The innovative new Children’s Cancer Centre will be a home for state-of-the-art equipment and facilities and groundbreaking research to happen side by side. It will offer new hope for families like Alyssa’s. So, when you buy a brick, you’ll be helping to beat cancer for more kids.

Alyssa was 12 when she was diagnosed with T-cell acute lymphoblastic leukaemia.

She began a long treatment journey, going through harsh chemotherapy and even a bone marrow transplant. But it didn’t cure her and the only option left was palliative care, while they searched for a clinical trial she could join.

"I said to my doctor in Sheffield: ‘Please don’t give up on me, I’m not ready to die yet."

- Alyssa, Great Ormond Street Hospital patient

New technology, new hope

Alyssa’s doctor found her a trial at GOSH. For the first time, new cell-editing technology that had showed promise in treating B-cell leukaemia would be used to treat T-cell leukaemia too.

In her CAR-T therapy, Alyssa’s healthy donor T-cells were edited to convert single letters of the DNA code. This stopped them being attacked by Alyssa’s own immune system, but enabled them to recognise and attack cancerous cells.

Alyssa in hospital receiving treatment
Alyssa in hospital receiving treatment

Making history – and a better future

Alyssa received her base-edited CAR-T cells on 4 May 2022 – what her family call “cell day”.

She was the first person in the world to have CAR-T cell therapy for T-cell leukaemia.

Every test since has shown that Alyssa is cancer-free.

Cancer takes so much

Alyssa has her future back, but she’ll have life-long follow-up care.

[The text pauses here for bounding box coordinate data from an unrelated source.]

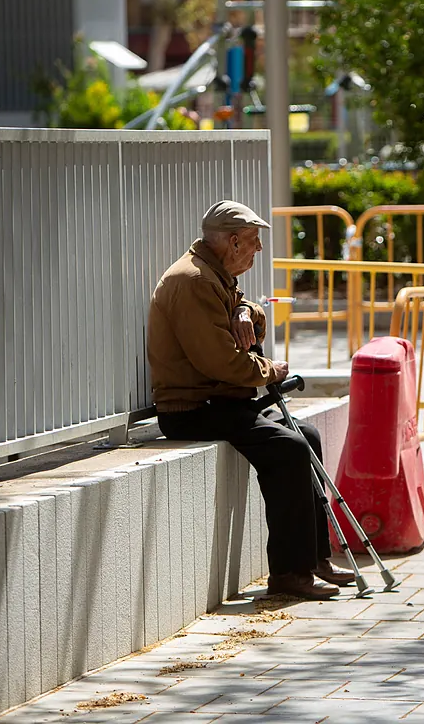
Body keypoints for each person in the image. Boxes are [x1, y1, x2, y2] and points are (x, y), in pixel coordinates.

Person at [146, 200, 354, 599]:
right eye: (255, 241)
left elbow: (245, 314)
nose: (259, 250)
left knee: (306, 436)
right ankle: (288, 575)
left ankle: (313, 559)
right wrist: (270, 371)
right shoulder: (193, 281)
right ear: (234, 241)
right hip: (192, 409)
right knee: (289, 448)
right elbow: (219, 361)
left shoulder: (214, 273)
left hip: (219, 402)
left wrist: (244, 308)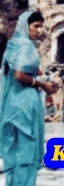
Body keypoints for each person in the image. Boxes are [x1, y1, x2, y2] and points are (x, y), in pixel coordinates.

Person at [0, 11, 58, 186]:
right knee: (27, 150)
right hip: (25, 102)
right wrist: (42, 85)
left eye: (41, 26)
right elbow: (19, 75)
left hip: (12, 101)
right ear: (25, 25)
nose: (39, 30)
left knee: (14, 148)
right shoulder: (26, 46)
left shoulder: (14, 44)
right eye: (36, 26)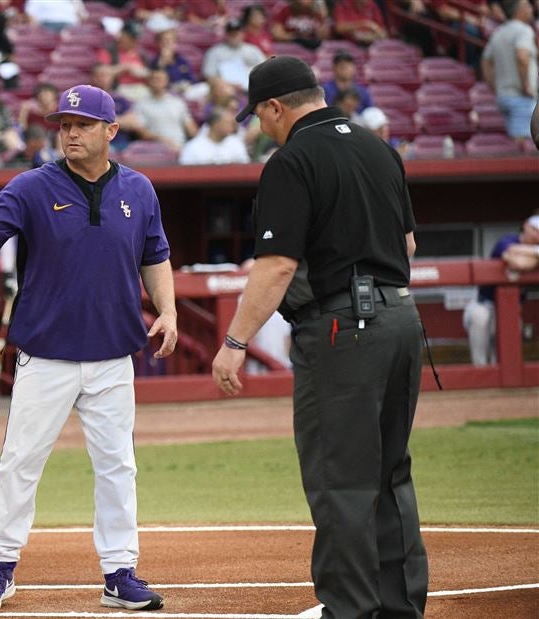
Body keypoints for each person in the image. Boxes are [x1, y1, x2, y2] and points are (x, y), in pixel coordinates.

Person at [0, 84, 175, 613]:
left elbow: (156, 256)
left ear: (111, 131)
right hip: (45, 352)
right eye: (64, 124)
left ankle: (119, 573)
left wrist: (170, 310)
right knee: (20, 461)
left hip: (114, 355)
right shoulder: (33, 186)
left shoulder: (140, 188)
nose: (70, 133)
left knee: (118, 466)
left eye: (82, 124)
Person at [213, 56, 428, 618]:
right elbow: (407, 247)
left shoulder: (292, 159)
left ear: (276, 106)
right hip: (403, 319)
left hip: (344, 327)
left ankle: (349, 611)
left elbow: (277, 265)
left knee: (341, 481)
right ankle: (399, 608)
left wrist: (235, 343)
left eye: (259, 115)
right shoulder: (379, 147)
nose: (260, 128)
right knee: (390, 472)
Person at [464, 214, 539, 366]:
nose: (536, 234)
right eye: (534, 229)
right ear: (525, 226)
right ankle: (481, 371)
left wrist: (522, 252)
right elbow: (518, 263)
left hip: (511, 308)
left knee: (511, 336)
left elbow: (519, 261)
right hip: (484, 303)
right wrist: (535, 253)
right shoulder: (507, 240)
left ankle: (503, 376)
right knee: (480, 318)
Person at [482, 0, 538, 147]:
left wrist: (494, 86)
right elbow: (522, 57)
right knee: (524, 147)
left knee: (510, 146)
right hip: (520, 97)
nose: (531, 9)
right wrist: (526, 84)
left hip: (503, 96)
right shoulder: (524, 30)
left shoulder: (499, 31)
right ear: (518, 11)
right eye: (527, 6)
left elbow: (486, 61)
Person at [134, 68, 197, 152]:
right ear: (149, 82)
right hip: (157, 149)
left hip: (182, 147)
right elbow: (142, 132)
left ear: (166, 81)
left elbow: (190, 127)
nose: (157, 82)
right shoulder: (140, 105)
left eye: (160, 79)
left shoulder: (178, 102)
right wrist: (163, 140)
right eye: (154, 79)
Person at [202, 20, 266, 92]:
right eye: (231, 33)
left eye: (236, 32)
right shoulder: (215, 52)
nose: (233, 35)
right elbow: (209, 76)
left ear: (243, 33)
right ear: (226, 34)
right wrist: (228, 85)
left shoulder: (253, 50)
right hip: (225, 89)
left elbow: (265, 71)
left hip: (252, 88)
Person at [179, 108, 250, 165]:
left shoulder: (236, 143)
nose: (231, 128)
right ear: (216, 124)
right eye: (227, 123)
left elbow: (245, 168)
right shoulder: (193, 147)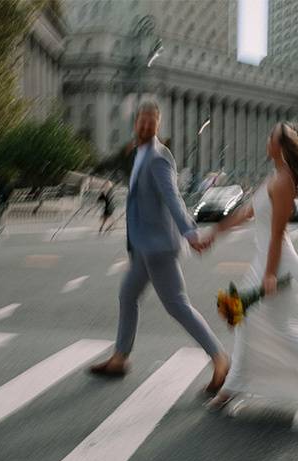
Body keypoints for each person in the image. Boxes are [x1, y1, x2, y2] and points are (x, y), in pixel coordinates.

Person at [202, 122, 298, 419]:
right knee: (245, 322)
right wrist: (214, 234)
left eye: (271, 138)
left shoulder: (283, 182)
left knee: (286, 330)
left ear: (280, 147)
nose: (266, 141)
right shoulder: (274, 179)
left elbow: (278, 232)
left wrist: (268, 274)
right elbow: (243, 214)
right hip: (266, 261)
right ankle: (233, 387)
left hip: (276, 265)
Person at [89, 101, 230, 395]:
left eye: (151, 123)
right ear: (136, 122)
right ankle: (120, 357)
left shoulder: (157, 157)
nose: (145, 127)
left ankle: (219, 358)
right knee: (127, 295)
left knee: (177, 305)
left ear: (157, 125)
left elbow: (173, 198)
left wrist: (190, 233)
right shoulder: (140, 152)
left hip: (159, 247)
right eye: (142, 121)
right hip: (144, 246)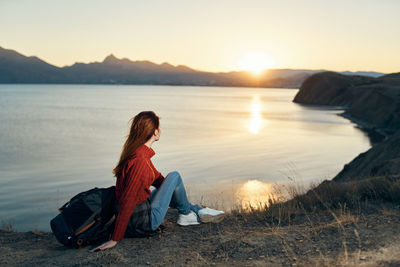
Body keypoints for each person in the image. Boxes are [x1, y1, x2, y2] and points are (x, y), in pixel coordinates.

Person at [90, 111, 224, 252]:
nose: (161, 130)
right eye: (159, 128)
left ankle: (197, 210)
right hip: (143, 223)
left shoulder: (139, 155)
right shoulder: (140, 161)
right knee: (175, 176)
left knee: (169, 183)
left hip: (139, 215)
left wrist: (186, 201)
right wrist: (115, 238)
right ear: (155, 132)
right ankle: (186, 215)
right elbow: (127, 201)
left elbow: (161, 183)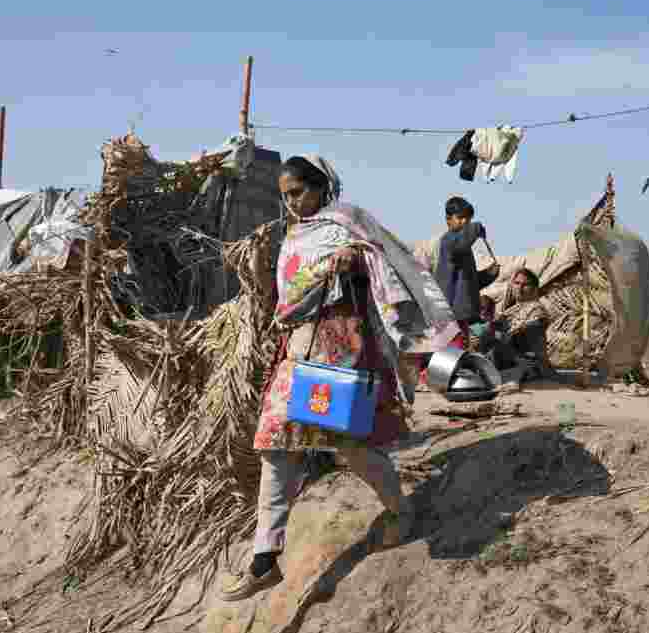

“People think, when treatment's done, everything's back to normal,” says Alyssa. “Nothing will go back to normal.”

You’re left with physical and mental effects afterwards. But despite missing two years of school, Alyssa passed all her GCSEs. She’s now 17 and doing her A-levels.

“It makes me so happy that I’m here now,” she says. “I get to spend more time with the people I love.”

proposed main entrance

Building the Children’s Cancer Centre

“When I first saw the plans for the new Children's cancer Centre, it brought a tear to my eye,” says Kiona, Alyssa’s mum (pictured with Alyssa above).. “It's amazing. Having a place that familiar, safe space for the children and families, is really important. And to have it all together – the CT scans, ultrasounds, all the appointments and tests.”

“So many people are so passionate about solving this, I find it amazing,” says Alyssa. “I appreciate everybody donating towards the new cancer centre and to research, it saves so many more lives than you would ever think.”